A speech should be as short as a girls skirt, short enough to keep others interested but detailed enough to give others your message. Amirite?

It's "A speech should be like a skirt: long enough to cover everything, but short enough to keep things interesting."

The Harry Potter series is the worst book series ever created, amirite?

Have you even read the series? Until you have, don't judge.

It'd be interesting to see statistics of your life after you die. Like, what joke you found the funniest, how many times you smiled, how many times you laughed, how many times you lied, or how many people you loved, amirite?

I'd want to know all of that, plus everything anyone has ever said about me and when.

What's up with the weird names on Disney shows? Teddy and Charlie are girls?! Rocky and CeCe? Gabe and Ivy? London and Miley? Phineas, Tawni, and Sonny?!? amirite?

...Gabe is a completely normal name.

At one point, everyone was a baby. Barack Obama used to wake up in the middle of the night because he was poopy, Osama Bin Laden's greatest joy in life was a bottle of milk, and serial killers cried because they just wanted to be held and snuggled by their mommy. Kind of weird to think about. amirite?

They're Benjamin Button's clones.

============

### GIVEN EXERCISE 1
Show each line of the records that contains the word "middle".
The amirite posts and the records were taken from unrelated sources.

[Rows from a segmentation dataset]
============

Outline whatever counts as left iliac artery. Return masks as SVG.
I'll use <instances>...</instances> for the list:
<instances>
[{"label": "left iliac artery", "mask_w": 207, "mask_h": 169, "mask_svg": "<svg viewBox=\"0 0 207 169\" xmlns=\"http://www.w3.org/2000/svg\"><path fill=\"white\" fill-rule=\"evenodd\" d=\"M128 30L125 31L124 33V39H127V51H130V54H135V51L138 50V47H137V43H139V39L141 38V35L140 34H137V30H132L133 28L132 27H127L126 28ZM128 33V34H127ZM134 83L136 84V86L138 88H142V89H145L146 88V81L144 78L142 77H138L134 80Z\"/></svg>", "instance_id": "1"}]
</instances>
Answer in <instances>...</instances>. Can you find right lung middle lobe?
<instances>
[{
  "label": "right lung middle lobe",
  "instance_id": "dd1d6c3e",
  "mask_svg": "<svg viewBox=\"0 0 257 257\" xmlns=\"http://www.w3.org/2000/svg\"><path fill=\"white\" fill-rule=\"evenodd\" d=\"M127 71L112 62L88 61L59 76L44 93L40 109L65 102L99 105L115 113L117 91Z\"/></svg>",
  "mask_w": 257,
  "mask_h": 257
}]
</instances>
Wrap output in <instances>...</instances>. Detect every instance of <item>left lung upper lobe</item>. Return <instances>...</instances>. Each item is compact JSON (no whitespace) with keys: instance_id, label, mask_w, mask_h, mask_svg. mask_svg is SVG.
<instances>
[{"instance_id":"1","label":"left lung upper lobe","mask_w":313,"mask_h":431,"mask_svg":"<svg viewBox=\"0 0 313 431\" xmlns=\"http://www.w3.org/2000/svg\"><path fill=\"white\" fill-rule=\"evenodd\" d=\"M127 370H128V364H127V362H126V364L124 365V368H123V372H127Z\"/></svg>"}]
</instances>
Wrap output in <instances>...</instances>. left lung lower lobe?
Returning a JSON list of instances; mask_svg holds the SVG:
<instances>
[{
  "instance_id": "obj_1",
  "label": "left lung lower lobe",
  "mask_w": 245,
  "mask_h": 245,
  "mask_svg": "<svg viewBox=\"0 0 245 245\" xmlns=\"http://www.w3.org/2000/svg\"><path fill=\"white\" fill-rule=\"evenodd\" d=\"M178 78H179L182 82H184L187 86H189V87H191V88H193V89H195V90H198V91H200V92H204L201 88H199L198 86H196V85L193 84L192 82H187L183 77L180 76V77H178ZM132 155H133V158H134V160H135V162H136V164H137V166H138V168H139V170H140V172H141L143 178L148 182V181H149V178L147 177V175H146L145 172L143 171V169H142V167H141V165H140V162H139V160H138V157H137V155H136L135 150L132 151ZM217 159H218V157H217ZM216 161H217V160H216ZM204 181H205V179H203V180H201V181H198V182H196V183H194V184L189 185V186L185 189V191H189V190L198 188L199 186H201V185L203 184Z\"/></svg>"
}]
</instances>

============

### GIVEN EXERCISE 2
Write out the part of the amirite posts between "A speech should be as" and "have, don't judge.", inclusive.

### WRITTEN ANSWER 1
Answer in <instances>...</instances>. Can you find right lung middle lobe?
  "label": "right lung middle lobe",

### WRITTEN ANSWER 2
A speech should be as short as a girls skirt, short enough to keep others interested but detailed enough to give others your message. Amirite?

It's "A speech should be like a skirt: long enough to cover everything, but short enough to keep things interesting."

The Harry Potter series is the worst book series ever created, amirite?

Have you even read the series? Until you have, don't judge.